=== Exercise prompt ===
In the article below on comic strips with local ties, rewrite the paragraph beginning "Some of the characters" more briefly while keeping its main facts.

=== Passage ===
--- Start ---

Thirty years ago, I got the chance to interview Mort Walker about his experiences at Neosho's Camp Crowder during World War II, and how they shaped the comic strip he would soon start writing, "Beetle Bailey."
Walker, who was 65 years old at the time and living in Connecticut, told me that Camp Crowder was his first experience of a U.S. Army Camp. He said he was 19 years old when he arrived at the hastily-constructed base in 1943.
He also told me he was here long enough to experience a Southwest Missouri flood, and later he would be assigned to Fort Leonard Wood, which he said the soldiers called "Pneumonia Gulch."
Those water-logged memories were dredged up when he needed a name for his fictitious Army base.
"That is the reason I named the camp 'Camp Swampy,'" he told me.
Some of the characters — Beetle Bailey, Sgt. Snorkel, Gen. Halftrack — were based on actual people he met in the Army, but he admitted that he couldn't remember a specific person from Camp Crowder who morphed into one of the main players. Still, he said some of his story lines were straight out of Crowder. So was the attitude reflected by some of the characters in the series. Walker, for example, said that even though he was trained as a radio repairman at Camp Crowder, he wrote in his diary, "They will never make a radio repairman out of me."
Beetle, by the way, is not the only newspaper comic with a local tie.
In 1946, the Globe reported that Joplin had been chosen as the hometown of the Bumsteads — Dagwood, Blondie and their children. Their hometown was revealed in an interview given to Cosmopolitan magazine that summer. The comic created by Chic Young, "Blondie," was appearing in The Joplin News Herald at the time, as well as more than 600 other U.S. newspapers and more than 100 papers in 29 other countries.
"That Young has selected Joplin as a typical American hometown in the number one comic strip of the world is indeed a compliment to this community," the editors opined.
Joplin residents jumped into the act, with the YMCA creating a fictional scholarship for the Bumstead's son, Alexander, for example, and Joplin scouts naming him an honorary member.

--- End ---

=== Data records ===
--- Start ---

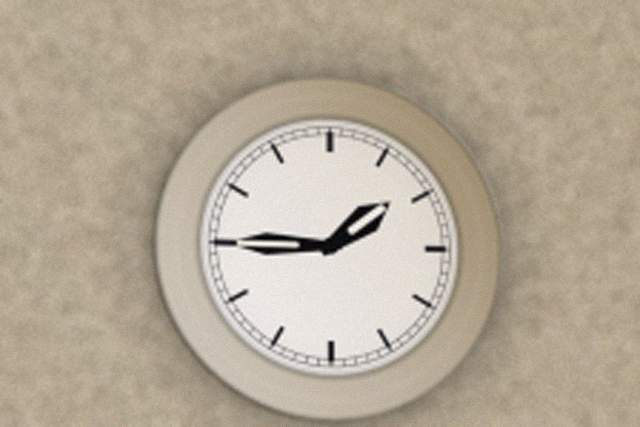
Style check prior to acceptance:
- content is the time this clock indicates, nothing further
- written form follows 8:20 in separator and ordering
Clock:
1:45
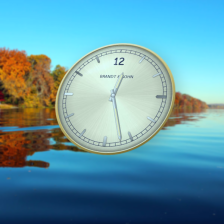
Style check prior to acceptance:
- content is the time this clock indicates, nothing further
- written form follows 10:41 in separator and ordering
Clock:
12:27
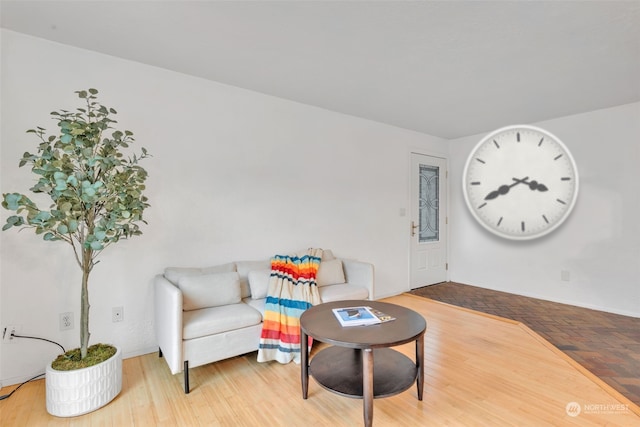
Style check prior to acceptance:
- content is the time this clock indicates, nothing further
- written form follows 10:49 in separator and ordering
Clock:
3:41
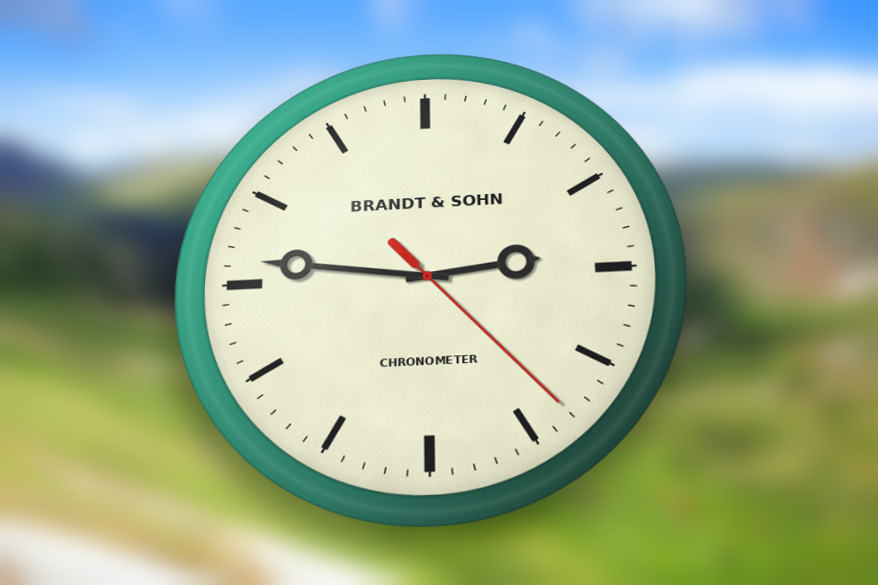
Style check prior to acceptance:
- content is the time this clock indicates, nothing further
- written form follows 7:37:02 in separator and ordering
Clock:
2:46:23
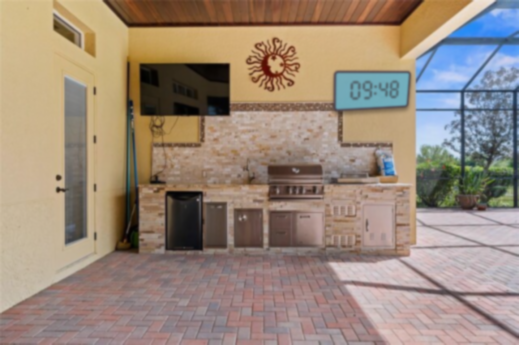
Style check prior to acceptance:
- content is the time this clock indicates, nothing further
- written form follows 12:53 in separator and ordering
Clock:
9:48
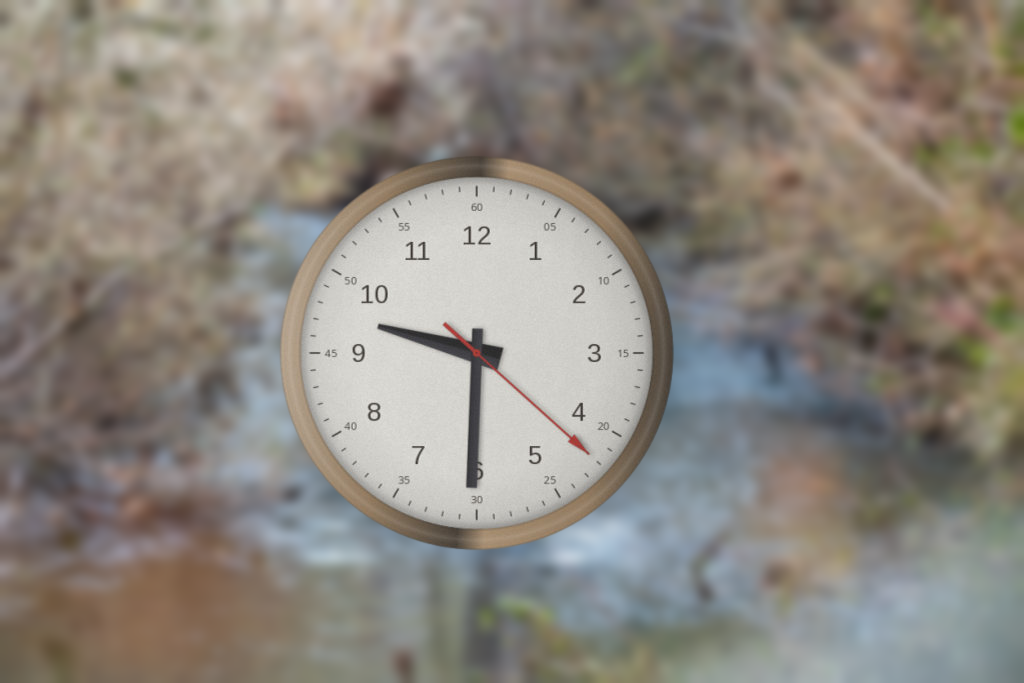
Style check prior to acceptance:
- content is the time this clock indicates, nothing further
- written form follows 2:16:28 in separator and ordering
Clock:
9:30:22
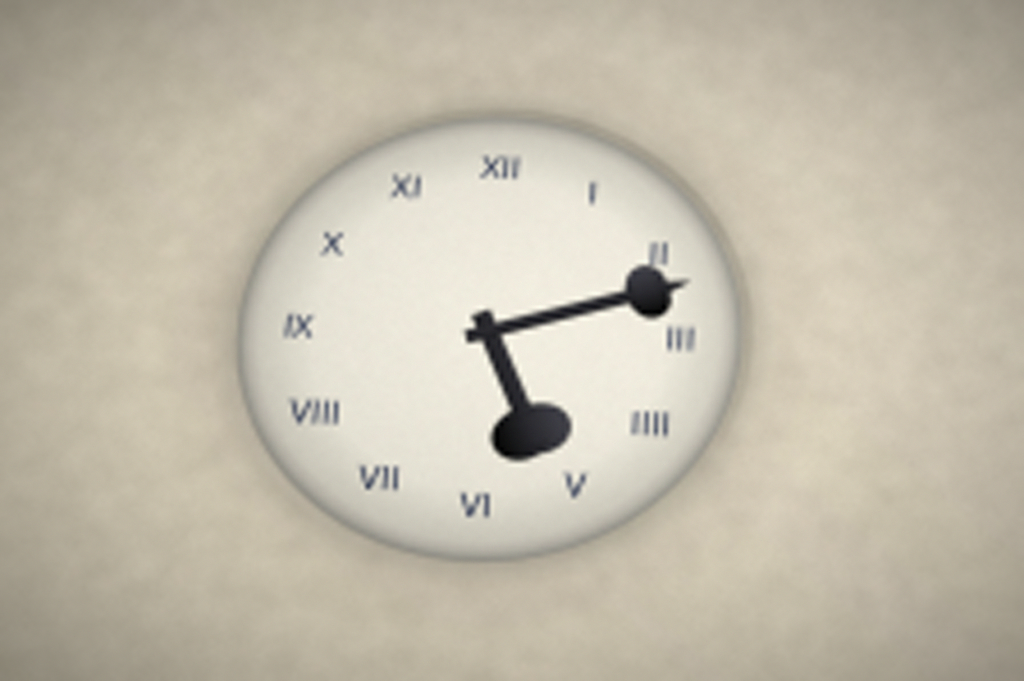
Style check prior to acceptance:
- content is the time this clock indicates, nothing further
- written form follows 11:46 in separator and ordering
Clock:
5:12
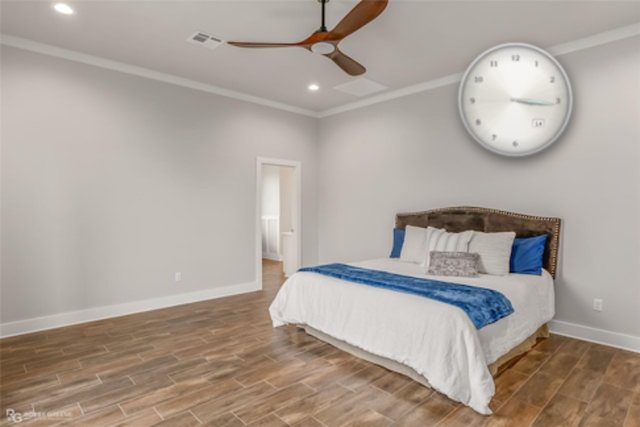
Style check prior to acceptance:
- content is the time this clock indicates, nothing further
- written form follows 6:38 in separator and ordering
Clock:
3:16
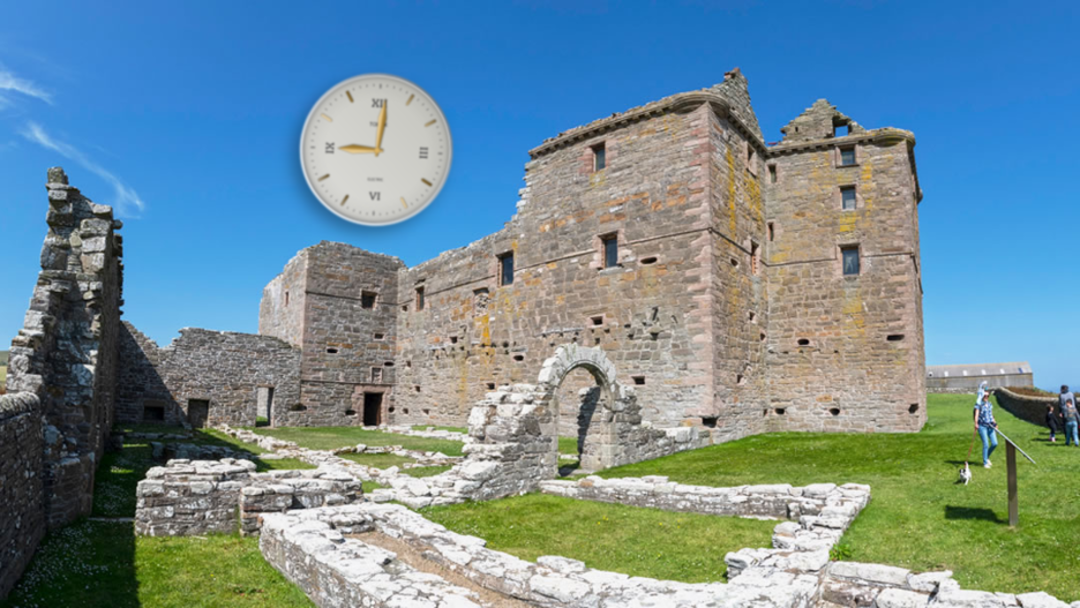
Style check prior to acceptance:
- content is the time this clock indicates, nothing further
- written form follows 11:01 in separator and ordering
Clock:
9:01
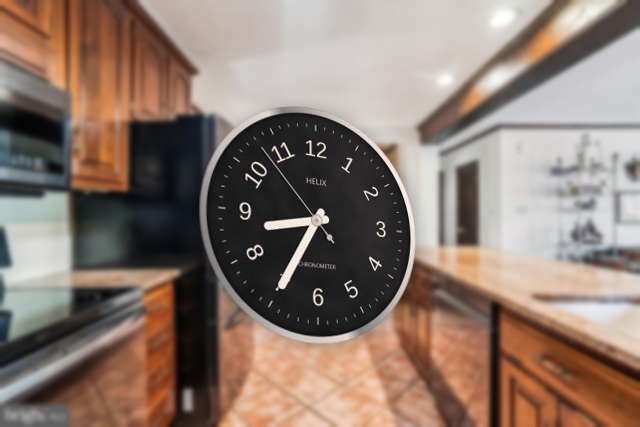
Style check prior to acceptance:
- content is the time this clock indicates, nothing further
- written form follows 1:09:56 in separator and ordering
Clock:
8:34:53
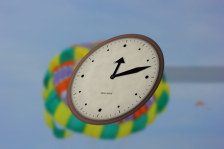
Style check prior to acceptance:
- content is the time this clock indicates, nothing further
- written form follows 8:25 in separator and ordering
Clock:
12:12
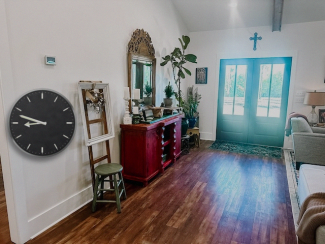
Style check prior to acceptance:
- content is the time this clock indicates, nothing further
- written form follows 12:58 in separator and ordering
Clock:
8:48
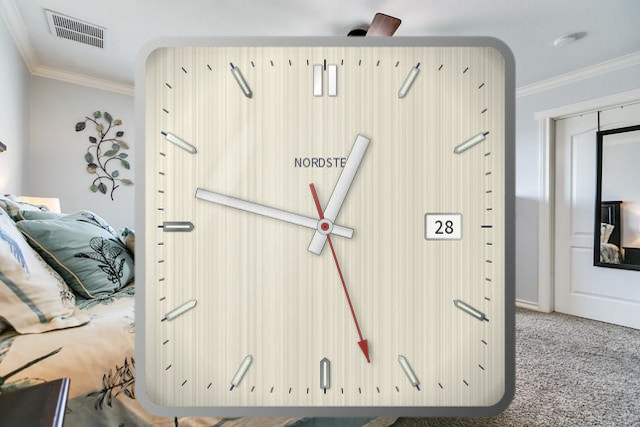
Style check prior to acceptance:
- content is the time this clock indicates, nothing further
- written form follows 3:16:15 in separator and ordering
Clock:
12:47:27
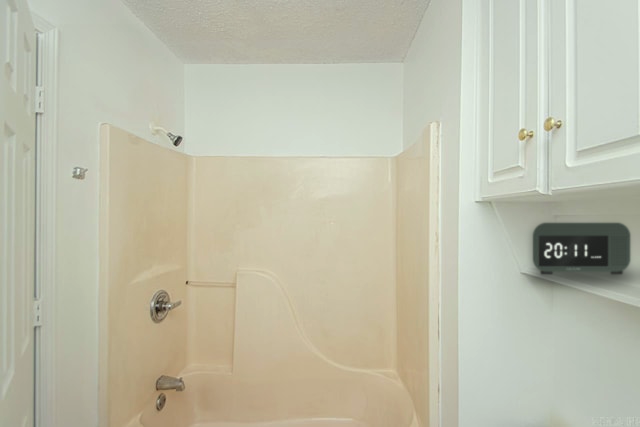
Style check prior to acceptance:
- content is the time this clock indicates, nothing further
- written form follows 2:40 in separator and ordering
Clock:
20:11
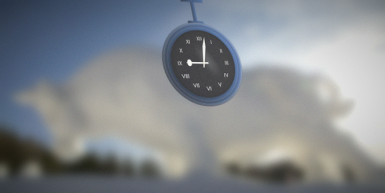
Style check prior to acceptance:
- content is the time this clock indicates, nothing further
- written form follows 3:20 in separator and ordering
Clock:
9:02
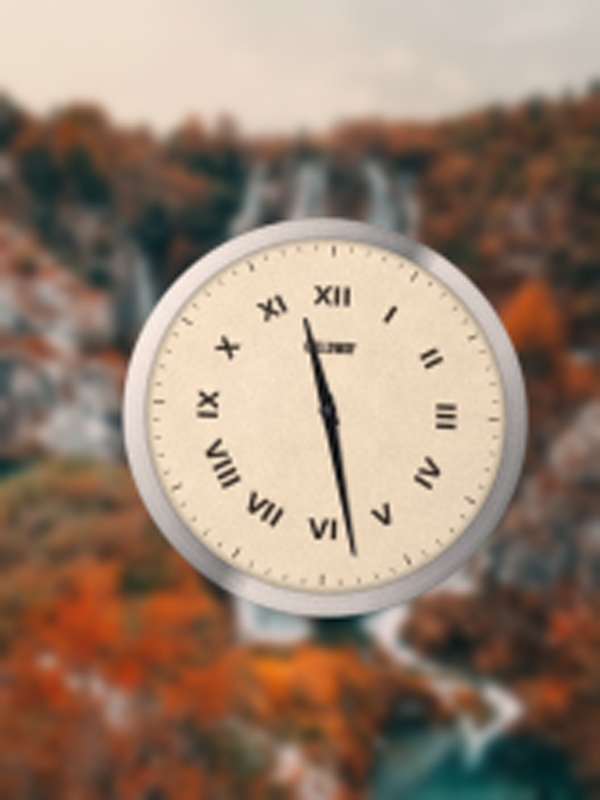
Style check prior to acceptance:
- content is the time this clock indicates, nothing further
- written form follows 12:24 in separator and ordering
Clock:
11:28
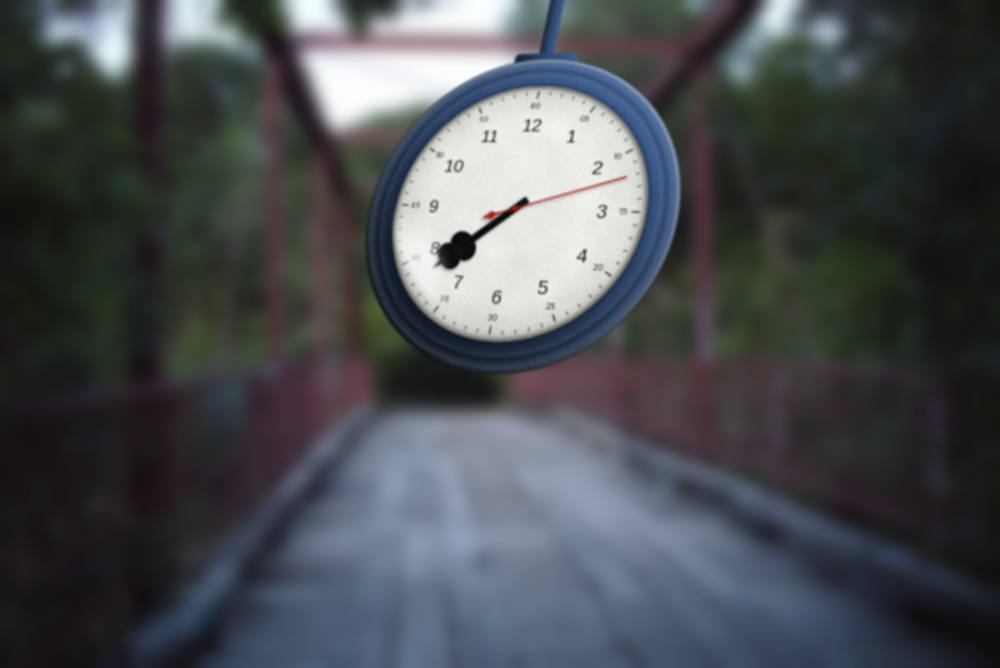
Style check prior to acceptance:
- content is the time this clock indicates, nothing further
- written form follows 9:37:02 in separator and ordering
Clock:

--- End ---

=== Result of the task ===
Beetle Bailey, Sgt. Snorkel and Gen. Halftrack were based on real people Walker met in the Army, though he couldn't recall anyone from Camp Crowder who became a main character. Still, some story lines and some characters' attitude came straight from Crowder. Although trained there as a radio repairman, he wrote in his diary, "They will never make a radio repairman out of me."